The payroll for the day's Akron poll workers exceeds $73,000 plus the additional BOE payroll for the setup and teardown of each poll's equipment plus the rent paid for the 153 polling sites plus the ballot printing costs plus any other items I may not have thought of off of the top of my head.

The Summit County BOE would have had its "ballot counting staff" working on that day as there were contested primary races for the Lakemore and Twinsburg Mayor; Coventry, Richfield, and Twinsburg township issues; multiple City of Twinsburg issues; a Reminderville income tax; and 10 school levies (none of which involved the Akron Public Schools) on that date.

Feel free to review the Summit County BOE election results for May 8, 2007 which lists all of the items on Summit County ballots on that date at http://www.summitcountyboe.com/ElectionResults/Results/elec0507.HTM

wayne-in-akron said...

There was a recent "major media outlet" article concerning the low percentage of Military ballots that were counted in the most recent Presidential election cycle.

I wonder if Akron's City Council will take this into consideration and will schedule the upcoming recall election on a date at the far end of the 40-60 day window to give our deployed servicemen and servicewomen a fighting chance to have their absentee ballots move both ways through the postal service in a timely manner that will allow their votes to count?

Eric Mansfield said...

Wayne,
I applaud how hard you're trying to compare the two elections .. but it just doesn't hold water.
One issue came on a scheduled election day.
The other was purposely put in motion to open the polls on an unplanned day knowing of the additional cost.
Still .. even if I give your argument about Plusquellic's election credit .. why wouldn't Warner's petition patrol have filed later in the year so the recall election could have been held alongside other Akron issues .. and not to stick Akron with a bill like this again? Why didn't the group did what it claims Plusquellic didn't?
I'd have more respect for the group if you'd just say "we don't care about the expense, we just want Don recalled" .. rather than always deflecting the issue with "well, Don did it in 2007 so it's ok for us to do it now .."
Just doesn't hold up ..

wayne-in-akron said...

===================
Eric Mansfield posted:

Why wouldn't Warner's petition patrol have filed later in the year so the recall election could have been held alongside other Akron issues .. and not to stick
Akron with a bill like this again?

Why didn't the group did what it claims Plusquellic didn't?
===================

First, let me be clear that I am not a member of CAN, nor did I sign the petition.

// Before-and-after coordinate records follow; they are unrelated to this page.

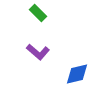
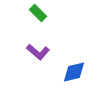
blue diamond: moved 3 px left, 2 px up
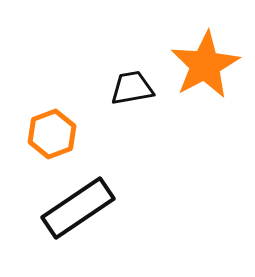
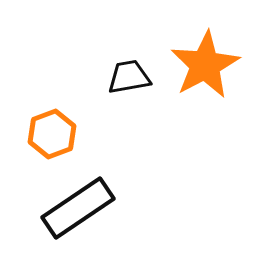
black trapezoid: moved 3 px left, 11 px up
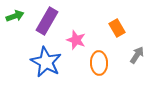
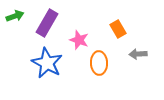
purple rectangle: moved 2 px down
orange rectangle: moved 1 px right, 1 px down
pink star: moved 3 px right
gray arrow: moved 1 px right, 1 px up; rotated 126 degrees counterclockwise
blue star: moved 1 px right, 1 px down
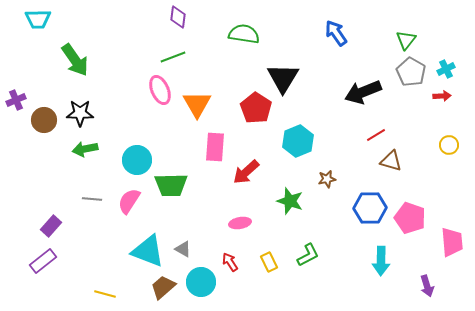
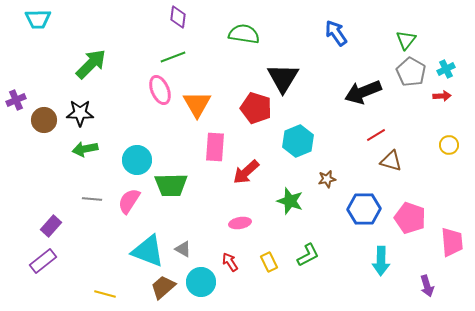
green arrow at (75, 60): moved 16 px right, 4 px down; rotated 100 degrees counterclockwise
red pentagon at (256, 108): rotated 16 degrees counterclockwise
blue hexagon at (370, 208): moved 6 px left, 1 px down
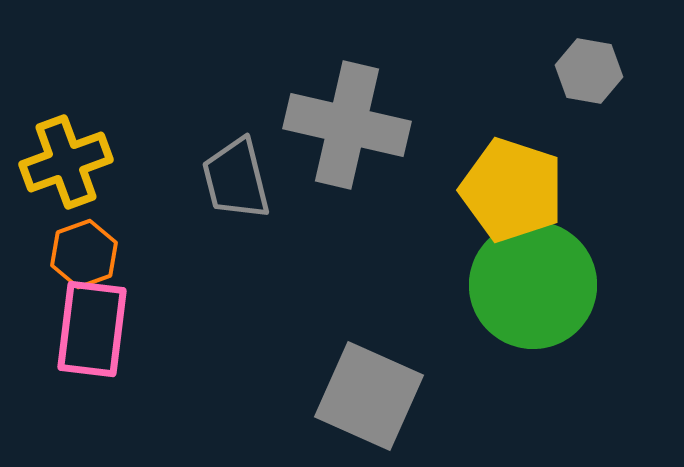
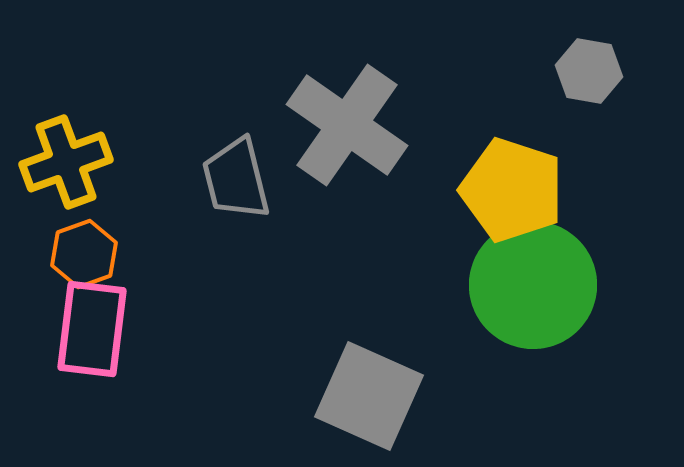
gray cross: rotated 22 degrees clockwise
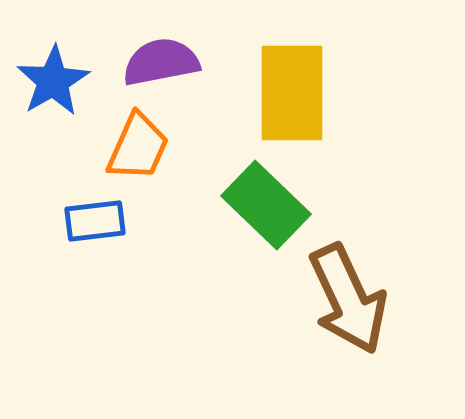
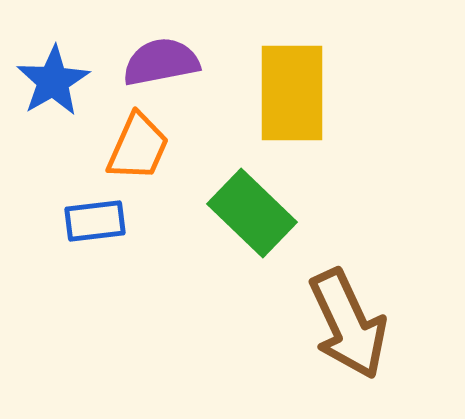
green rectangle: moved 14 px left, 8 px down
brown arrow: moved 25 px down
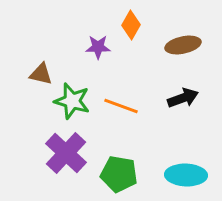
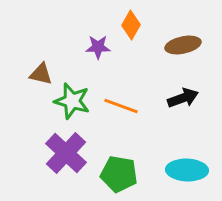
cyan ellipse: moved 1 px right, 5 px up
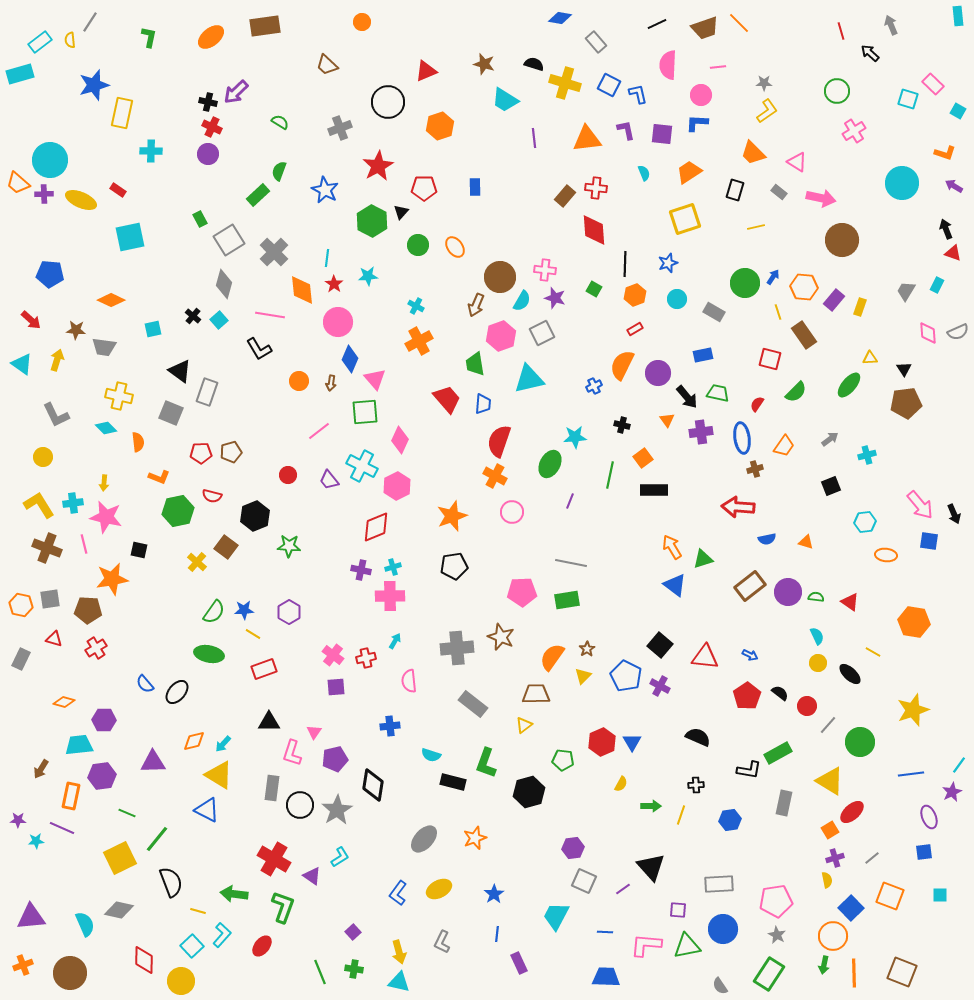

With that out of the way, I think you are giving CAN either too much or too little credit when it comes to election scheduling and minimization of election costs.

The Akron City Charter sets out the guidelines for the calendar related to a recall process.

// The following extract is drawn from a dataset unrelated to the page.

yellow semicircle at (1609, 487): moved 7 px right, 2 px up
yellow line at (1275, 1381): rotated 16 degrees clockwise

No matter how you look at it, a successful petition and approval of the recall by voters would generate a grand total of 3 elections.

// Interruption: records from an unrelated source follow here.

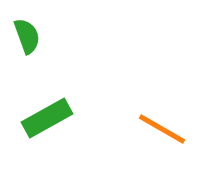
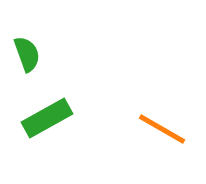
green semicircle: moved 18 px down
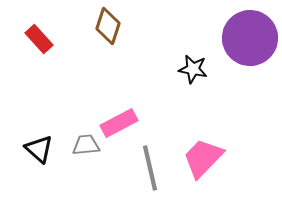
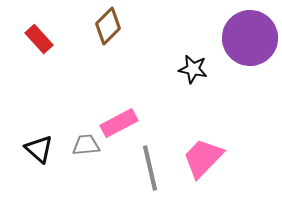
brown diamond: rotated 27 degrees clockwise
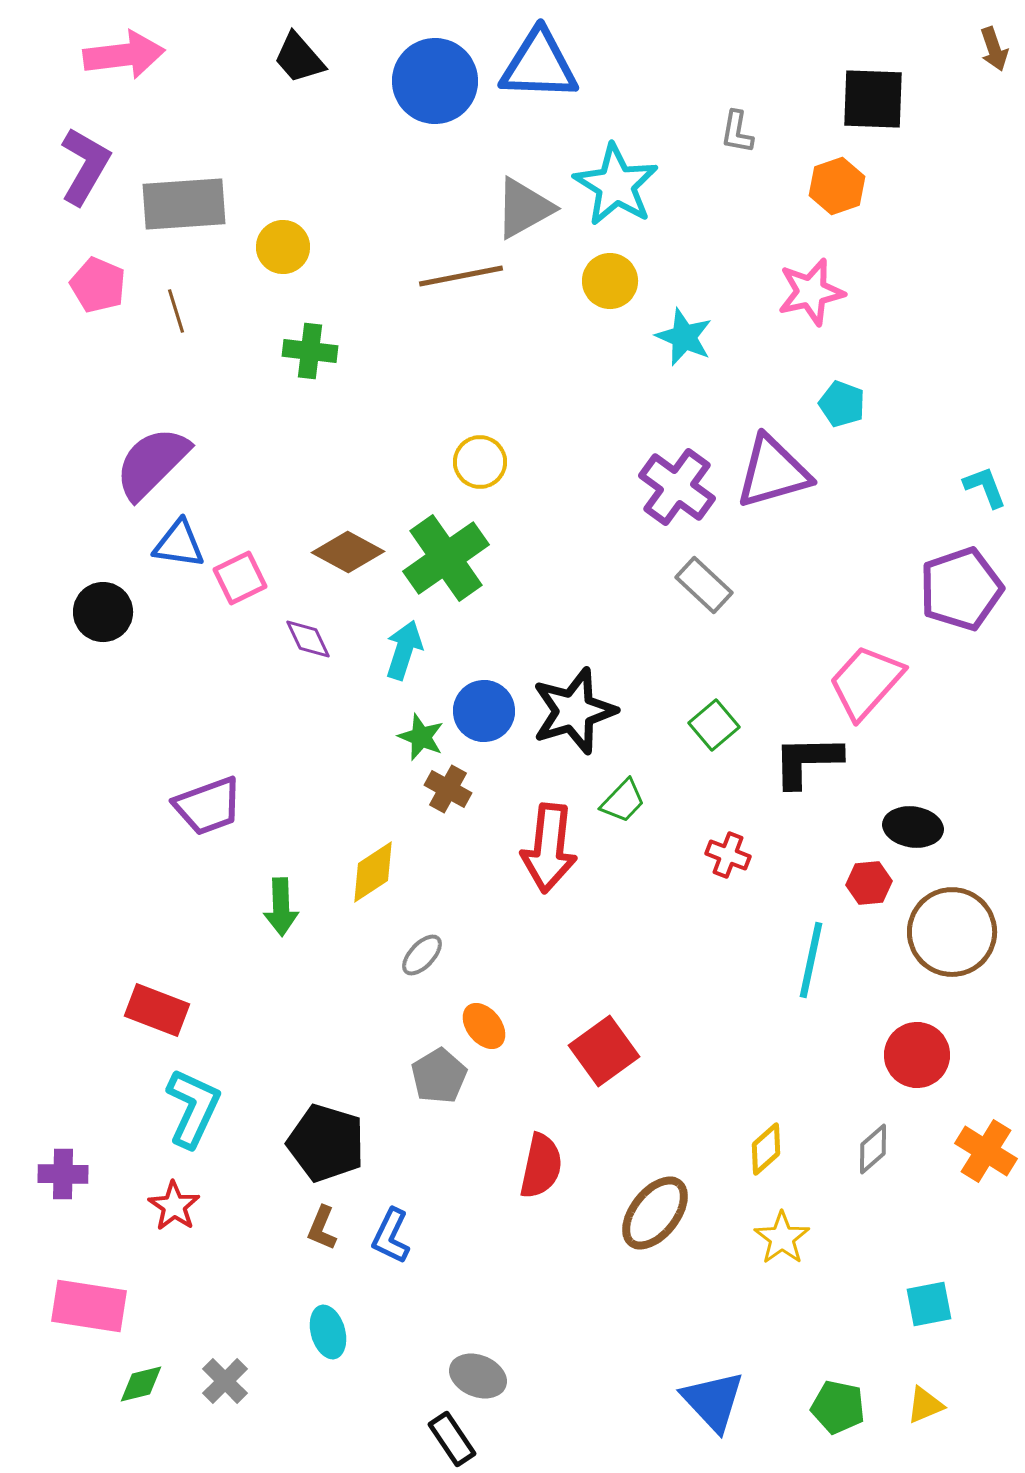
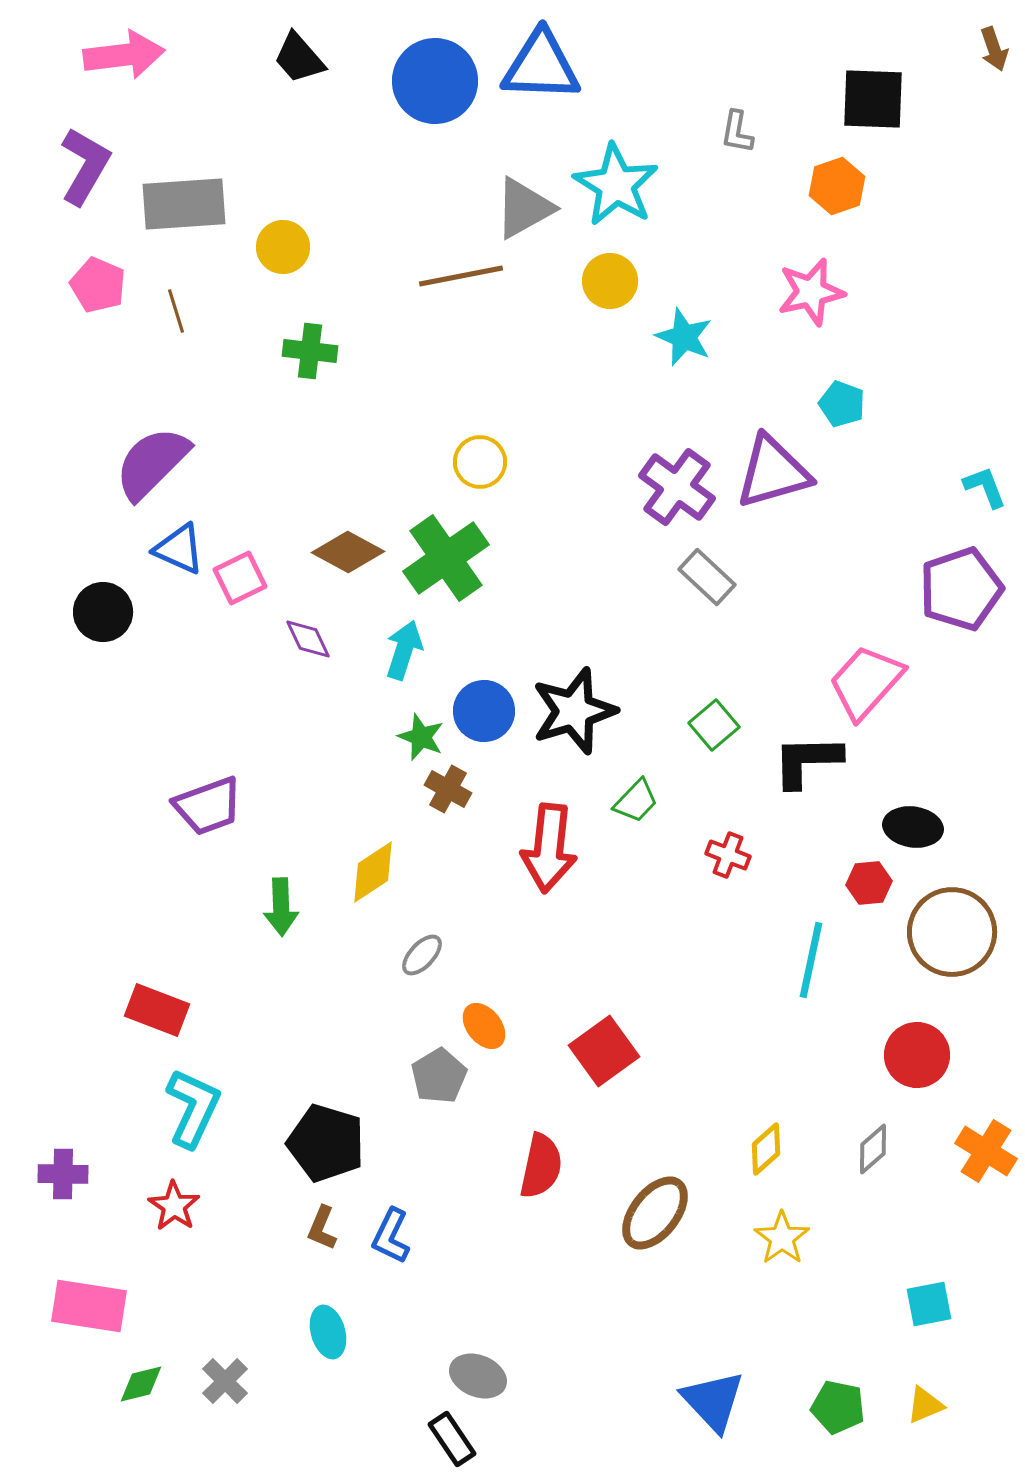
blue triangle at (539, 65): moved 2 px right, 1 px down
blue triangle at (179, 544): moved 5 px down; rotated 16 degrees clockwise
gray rectangle at (704, 585): moved 3 px right, 8 px up
green trapezoid at (623, 801): moved 13 px right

Those are the recall, replacement Mayoral primary, and replacement Mayoral general election.

Based on the Akron Charter's guidelines and the BOE's calendar, it does not appear that there is any combination of 3 scheduled election dates that could have been coordinated in a way that would have eliminated at least one special election date.

By Charter language, the clock for the recall election began when Bob Keith presented the validated petition to the Council on Monday, May 11.

That puts the recall election somewhere between June 19 (40 days) and July 9 (60 days).

If the recall is approved, the Charter calls for a period of "at least twenty-five (25) days prior to such primary election".

The currently scheduled Akron primaries for Council-At-Large and Ward Council of September 8 falls more than 25 days after the final date for the recall election.

Akron City Council is charged (by the Charter) with the responsibility to schedule the Mayoral primary if voters approve the recall.

If Akron City Council cares about keeping expenses to a minimum, the Mayoral primary and general elections could be scheduled in conjunction with the upcoming September 8 and November 3 Akron municipal elections.